Durante audiência pública da Comissão de Seguridade Social e Família da Câmara dos Deputados, realizada na semana passada, a chefe da assessoria jurídica da Secretaria de Direitos Humanos, Aline de Oliveira, sustentou que o projeto é desnecessário, uma vez que o Código Civil já prevê essa hipótese.

Outro argumento do autor do projeto é a “impossibilidade de constituição de prole”, o que, segundo Aline de Oliveira, não é mais aceito no ordenamento jurídico porque muitas pessoas se casam e não têm filhos. Ela também afirmou que a proposta é inconstitucional, pois trata de maneira discriminatória as pessoas que mudaram de sexo.

“Dizer que um transexual tem poder maior de enganar o cônjuge, o marido ou a mulher, isso é um tratamento discriminatório”, declarou.

Sem precedentes

O coordenador do Instituto Brasileiro de Transmasculinidade, Luciano Palhano, defendeu a rejeição do projeto. Segundo Palhano, o projeto não tem sentido porque não existe precedente de pedido de anulação de casamento por alguém ter trocado de sexo e escondido o fato do parceiro.

“Não existem pessoas trans que se propõem a enganar os seus parceiros. Esta proposta incita mais estigmas, mais preconceitos, mais discriminação em torno da existência das pessoas trans”, afirmou.

O presidente do Instituto Latino-Americano de Defesa e Promoção dos Direitos Humanos, Dimitri Sales, fez um apelo para que os parlamentares rejeitem propostas nocivas aos direitos da comunidade LGBT e assumam o compromisso em defesa da vida de todas as pessoas, independentemente da orientação sexual.

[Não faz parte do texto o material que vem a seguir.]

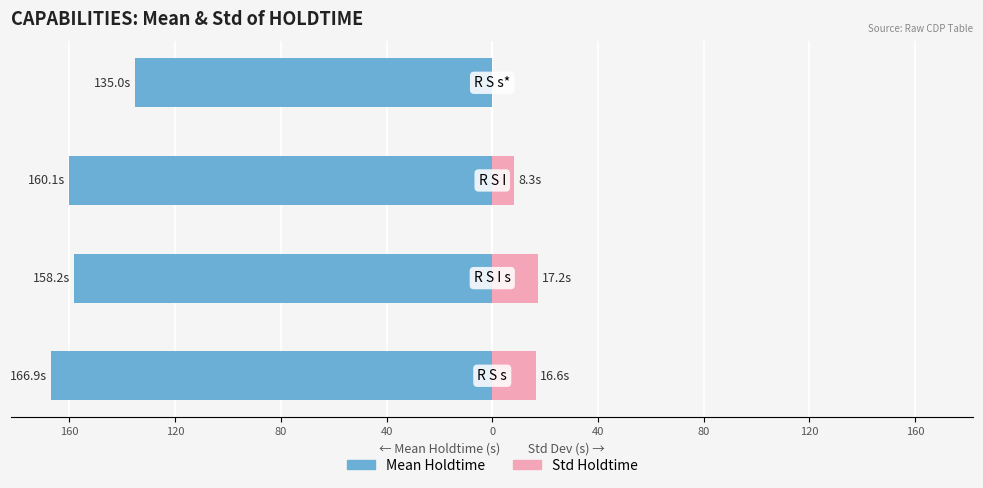

The value of Mean Holdtime at 160 is -237.9. True or false?

False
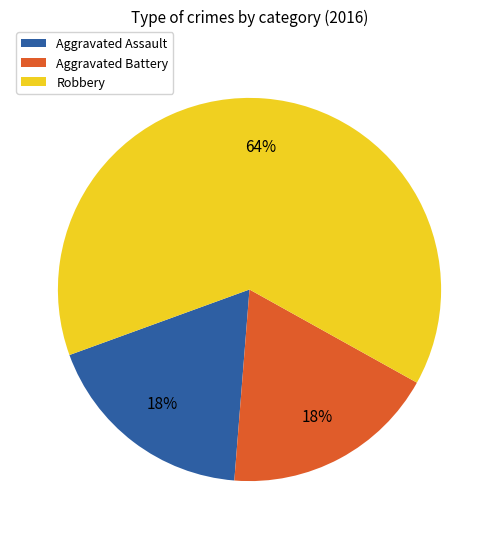

Is there a majority slice in this chart?

Yes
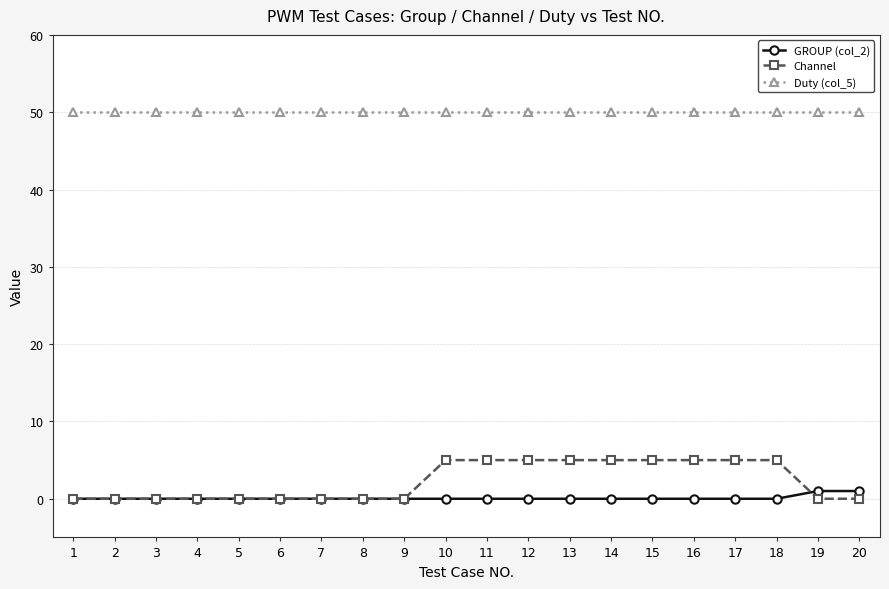

True or false: GROUP (col_2) has a value of 0 at 4.

True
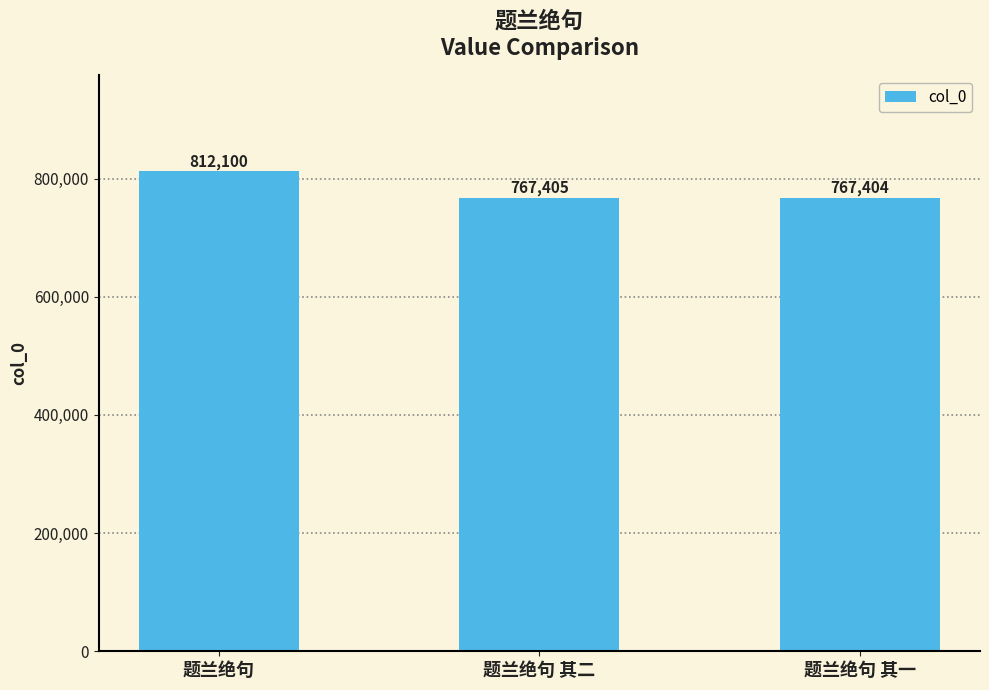

What is the greatest value displayed?

812100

“Há uma onda conservadora, um tsunami conservador. Embora digam ser favoráveis aos direitos, se comportam contrários aos direitos humanos. Apresentam projetos de lei que são absolutamente violentos à dignidade de travestis, transexuais, gays, lésbicas e bissexuais. Incentivam manifestações preconceituosas, manifestações de ódio”, disse Dimitri Sales.

Parecer favorável

O relator do projeto, deputado Marcus Pestana (PSDB-MG) também participou dos debates. Ele disse que apresentou parecer favorável ao projeto porque a assessoria da comissão não detectou qualquer inconstitucionalidade, mas não descartou prosseguir com os debates.

O deputado disse não haver pressa na aprovação do projeto, uma vez que não há precedente de pedido de anulação de casamento pelo fato de um parceiro desconhecer a mudança de sexo do outro.

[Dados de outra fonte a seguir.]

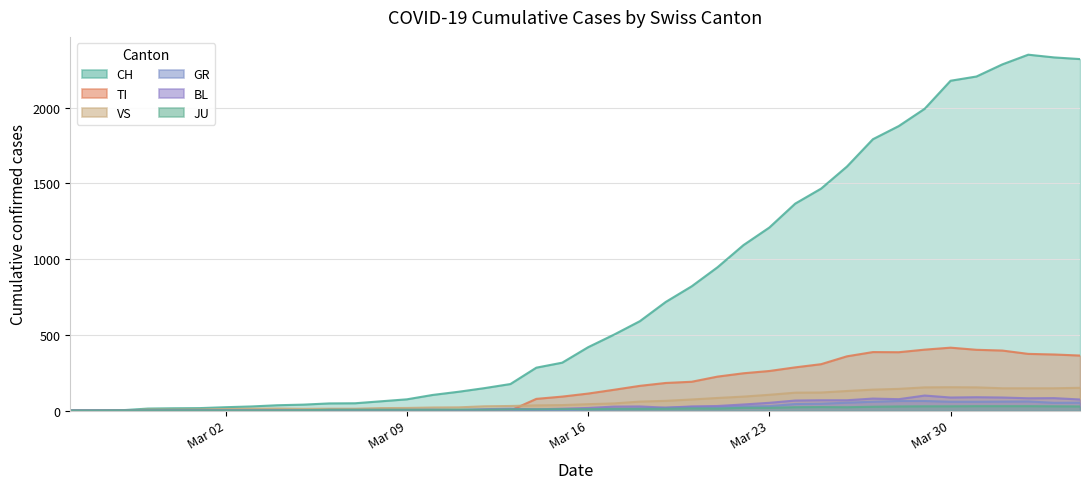

Reading right to left, what are all the values shown in this chart?

CH: 2320	2331	2349	2285	2205	2177	1992	1878	1791	1611	1465	1366	1208	1092	946	820	717	590	501	418	316	283	175	148	124	103	74	61	48	47	39	35	27	22	16	15	13	2	1	0
TI: 363	370	374	396	401	415	402	385	386	358	306	285	261	246	224	190	182	163	137	112	92	77	0	0	0	0	0	0	0	0	0	0	0	0	0	0	0	0	0	0
GR: 52	51	60	59	58	58	63	63	58	52	45	43	29	27	24	24	18	13	9	9	0	6	0	0	0	0	0	0	0	0	0	0	0	0	0	0	0	0	0	0
JU: 27	28	29	29	29	28	28	27	25	22	23	22	18	18	13	14	12	11	11	9	9	8	8	6	6	5	5	5	5	5	2	1	1	1	1	1	1	1	0	0
VS: 150	147	147	147	153	154	153	143	138	129	119	118	104	92	83	73	64	59	47	42	36	34	30	28	21	20	17	16	12	12	11	13	12	10	7	6	6	0	0	0
BL: 73	82	81	86	88	86	99	75	79	68	68	66	51	40	30	27	19	27	26	17	12	8	12	9	3	5	4	4	4	4	1	1	1	1	1	1	0	0	0	0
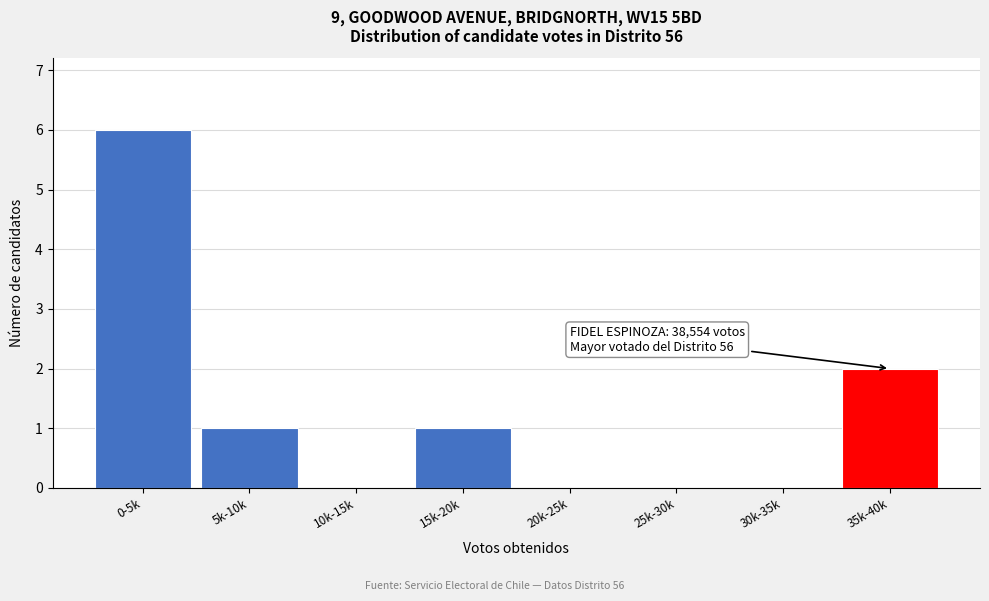

Reading left to right, what are all the values shown in this chart?

0-5k=6	5k-10k=1	10k-15k=0	15k-20k=1	20k-25k=0	25k-30k=0	30k-35k=0	35k-40k=2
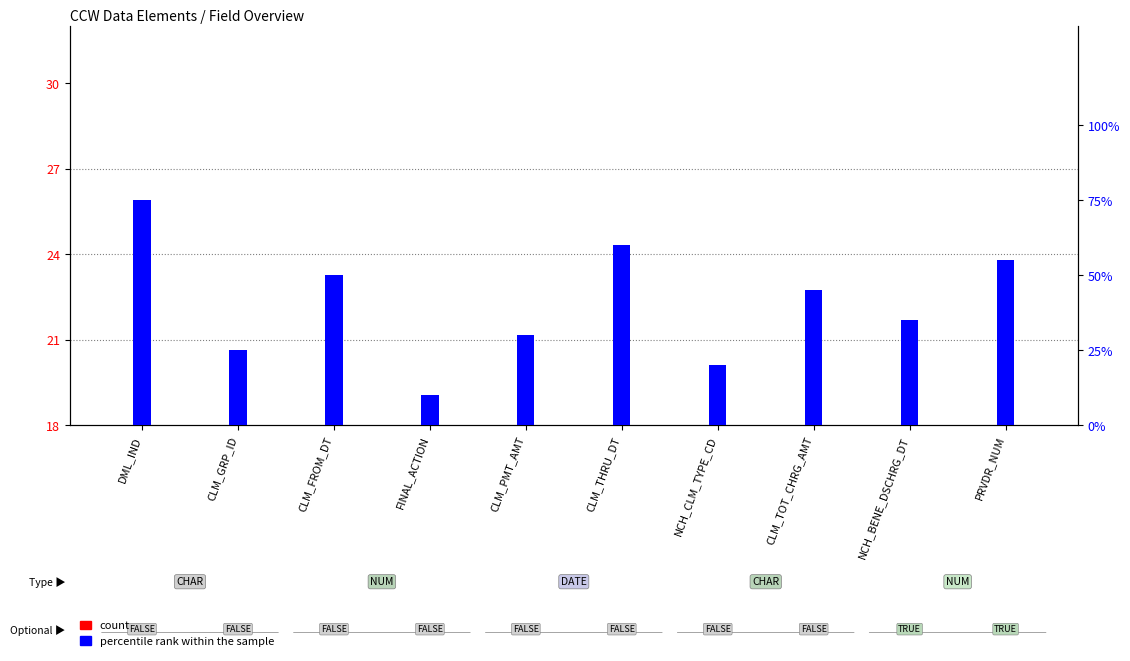

The count series shows 5 at CLM_PMT_AMT. True or false?

False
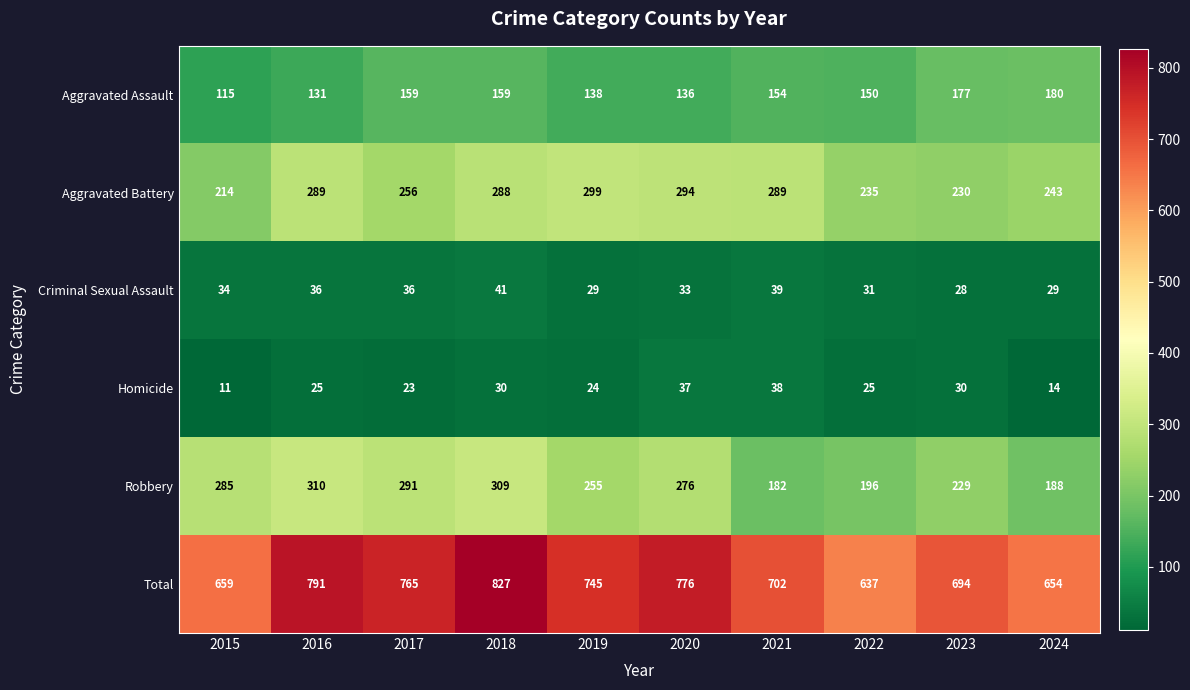

True or false: Aggravated Battery has a value of 183 at 2020.

False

“Acho que vamos chegar a um bom porto se tivermos o ambiente adequado e não nos inspirarmos por nenhum espírito de intolerância”, disse Pestana.

Autor do requerimento para a audiência, o deputado Jean Wyllys (Psol-RJ) disse que o debate foi útil. “Para mim, o grande resultado dessa audiência foi o relator Marcus Pestana vir e ter dito publicamente que está disposto a acatar os argumentos, sobretudo os que vieram da Secretaria de Direitos Humanos e de Dimitri Sales”, afirmou.

Depois de votado na Comissão de Seguridade Social e Família, o projeto seguirá para análise na Comissão de Constituição e Justiça e de Cidadania (CCJ).